Red square shows where the Port Tampa Cemetery might have been located, at northern edge of MacDill Air Force Base.

Interbay Boulevard and Manhattan Avenue, Tampa
A forgotten African-American cemetery was long rumored to be located somewhere near Port Tampa, the neighborhood that arose around the city’s former commercial port. The renewed attention to cemeteries prompted Rodney Kite-Powell of the Tampa Bay History Center, a key source in reporter Guzzo’s coverage, to seek and find a Port Tampa Cemetery on the old federal cemeteries list. Kite-Powell informed the current owners of the land – MacDill Air Force Base. MacDill plans to search the property in early 2020.

May-Stringer House Cemetery

Red square shows where a plantation cemetery might have been located. Today, it’s downtown Brooksville.

601 Museum Court, Brooksville
The May-Stringer House now used by the Hernando Heritage Museum has long been rumored to be haunted. Now, museum staff contends there is also a cemetery on their land. It dates to the property’s days as part of a 160-acre plantation. The cemetery includes four members of the May family who built the house and the remains of as many as 56 enslaved people who worked the land. The staff has long wondered where the cemetery might be and reached out to the Tampa Bay Times with its plans to finally pursue the answer. They hope to contract archaeologists in 2020.

Unnamed Clearwater African-American Cemetery

Red square shows a vacant lot that once was the site of an African-American cemetery. A vacant public school is to the left.

The corner of Holt Avenue and Engman Street, Clearwater
Records indicate that in 1954, the remains of some 350 people were moved from the cemetery to Parklawn Memorial Cemetery in Dunedin to make way for a city pool and new school. Still, the Clearwater NAACP is calling for a survey of the property, now site of a vacant school campus owned by the Pinellas County School District. The NAACP says unmarked graves would have been left behind. Archaeologists with the University of South Florida might search the property in 2020.

Keystone Park Memorial Cemetery

An African-Cemetery was located somewhere within the area colored in red. The red circle is a lake where headstones may lie.

9201 Gunn Hwy., Odessa
This burial ground for African-Americans was located on what is today a horse ranch. Former residents of the area and longtime parishioners from the neighboring Mt. Pleasant AME Church say the cemetery established in the early 1900s had 50 to 75 marked graves plus an unknown number of unmarked burials. It disappeared in the 1950s.
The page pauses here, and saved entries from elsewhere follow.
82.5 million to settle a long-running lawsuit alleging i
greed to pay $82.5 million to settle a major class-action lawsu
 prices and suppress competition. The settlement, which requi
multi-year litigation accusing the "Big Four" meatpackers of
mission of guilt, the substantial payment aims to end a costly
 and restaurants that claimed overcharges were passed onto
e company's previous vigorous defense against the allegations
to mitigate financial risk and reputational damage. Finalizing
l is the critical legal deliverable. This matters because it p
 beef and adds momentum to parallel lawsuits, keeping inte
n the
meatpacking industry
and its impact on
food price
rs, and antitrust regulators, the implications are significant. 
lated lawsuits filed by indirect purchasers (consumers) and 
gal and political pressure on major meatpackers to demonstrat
Carolyn Wilson, who owns that land today, agrees that the cemetery is likely still there and will allow archaeologists to search for it in 2020.

Estuary Cemetery

Black square shows where graves were found during construction of the Water Street Tampa project downtown.

Channelside Drive and Meridian Avenue, Tampa
In September 2018, even before the Zion Cemetery revelation, preliminary archaeological work on the $3 billion Water Street project downtown found human remains in three grave shafts from an 1830s-era burial ground. Developers Strategic Property Partners have refused to comment on the identity of the remains, but state records show the company has met with two potential cemetery stakeholders — the Army and the Seminole Tribe of Florida.